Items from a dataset
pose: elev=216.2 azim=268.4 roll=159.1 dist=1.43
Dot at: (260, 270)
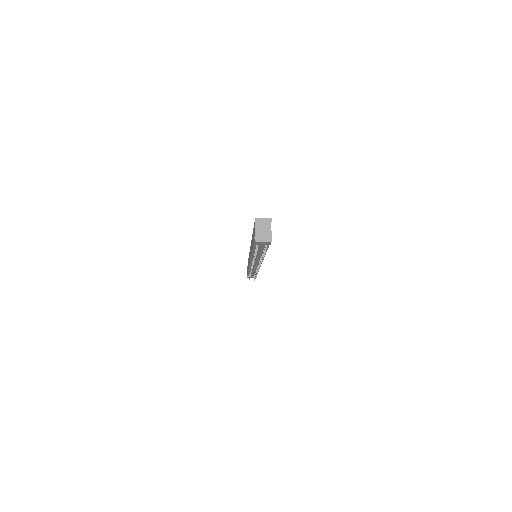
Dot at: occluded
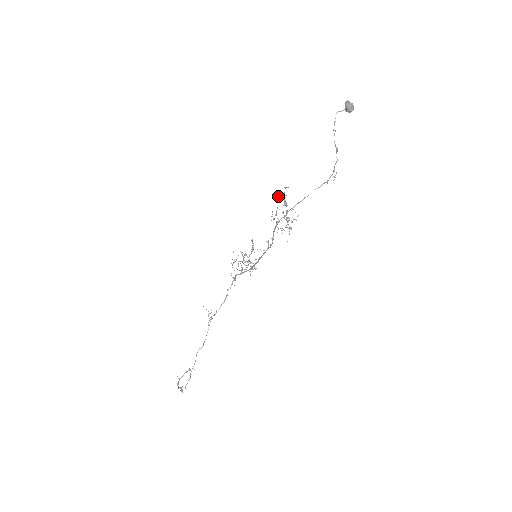
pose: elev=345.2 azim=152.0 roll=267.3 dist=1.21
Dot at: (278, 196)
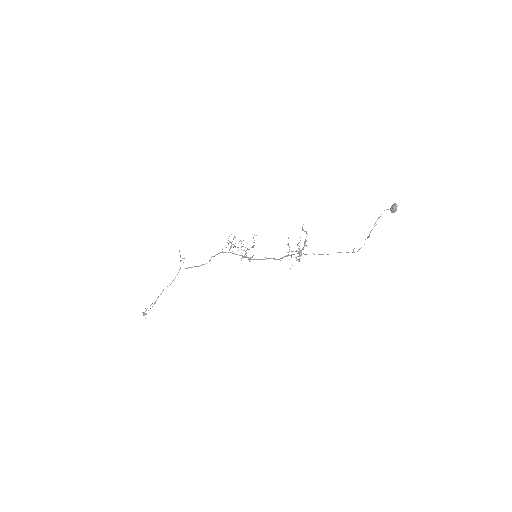
Dot at: occluded
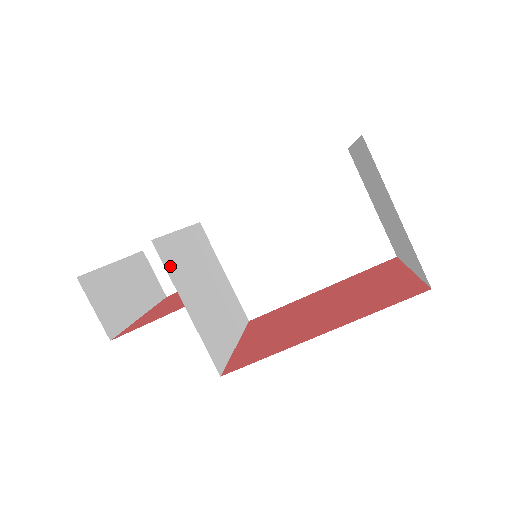
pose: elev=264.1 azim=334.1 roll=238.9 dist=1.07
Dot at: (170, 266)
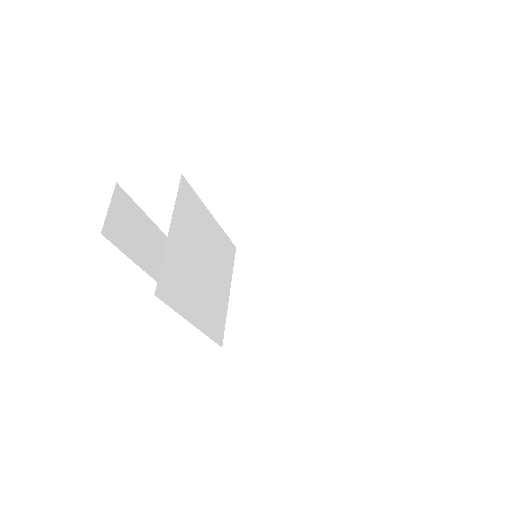
Dot at: (182, 203)
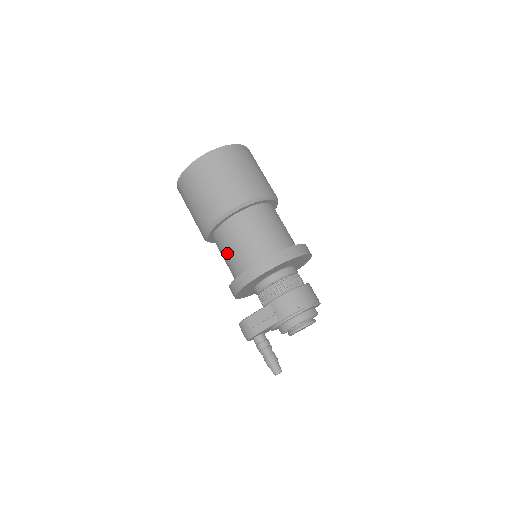
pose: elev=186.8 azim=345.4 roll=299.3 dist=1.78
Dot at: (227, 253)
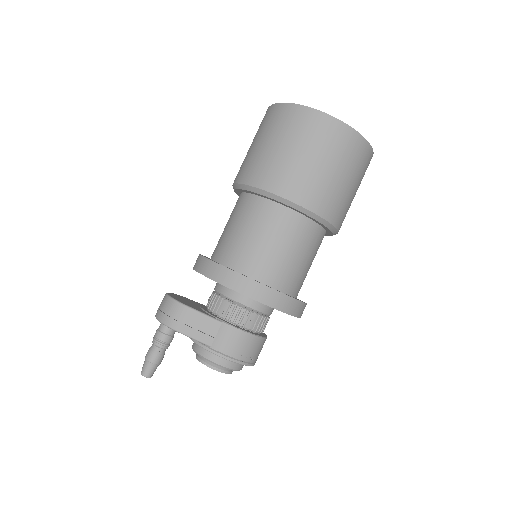
Dot at: (244, 230)
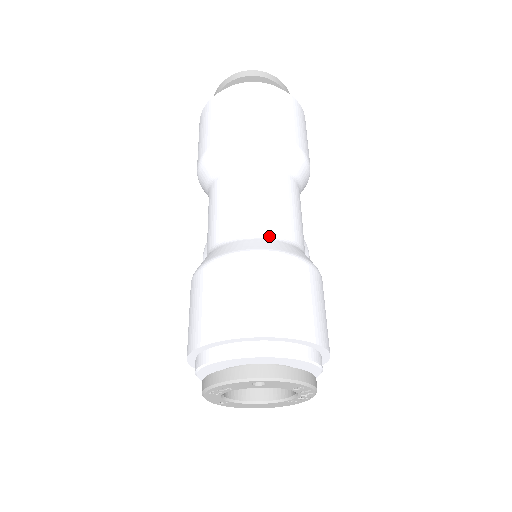
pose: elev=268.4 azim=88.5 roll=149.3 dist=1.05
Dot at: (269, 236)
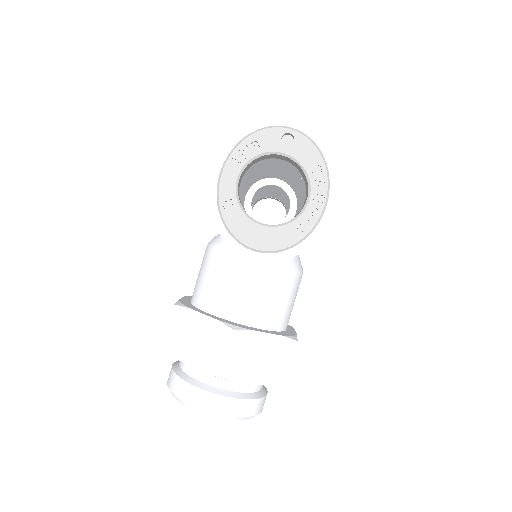
Dot at: occluded
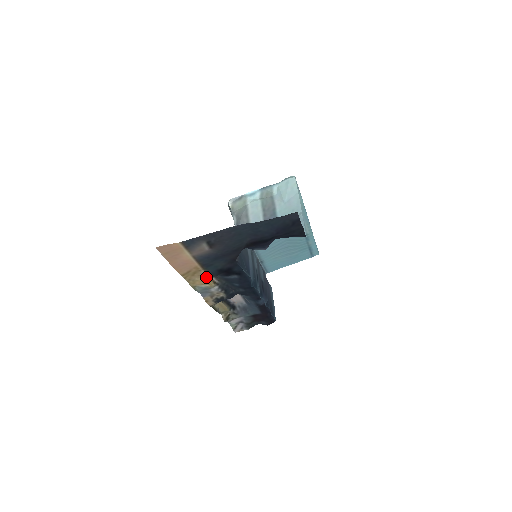
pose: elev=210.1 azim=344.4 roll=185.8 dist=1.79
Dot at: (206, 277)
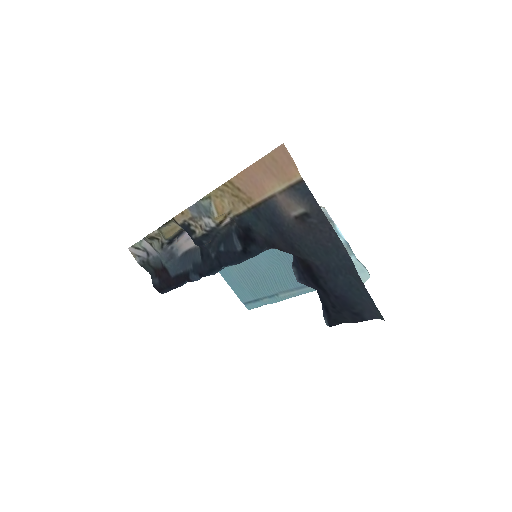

PROBLEM. Format the text lines of every item above as a JSON list of strings, one string per line, with no entries for blank lines. Leave the pictures out of the answer.

ANSWER FOR THIS EXERCISE.
[
  "pose: elev=216.2 azim=268.4 roll=159.1 dist=1.43",
  "Dot at: (260, 270)",
  "Dot at: occluded",
  "pose: elev=345.2 azim=152.0 roll=267.3 dist=1.21",
  "Dot at: (278, 196)",
  "Dot at: occluded",
  "pose: elev=264.1 azim=334.1 roll=238.9 dist=1.07",
  "Dot at: (170, 266)",
  "Dot at: (182, 203)",
  "pose: elev=186.8 azim=345.4 roll=299.3 dist=1.78",
  "Dot at: (227, 253)",
  "Dot at: (244, 230)",
  "pose: elev=268.4 azim=88.5 roll=149.3 dist=1.05",
  "Dot at: (269, 236)",
  "Dot at: occluded",
  "pose: elev=210.1 azim=344.4 roll=185.8 dist=1.79",
  "Dot at: (206, 277)"
]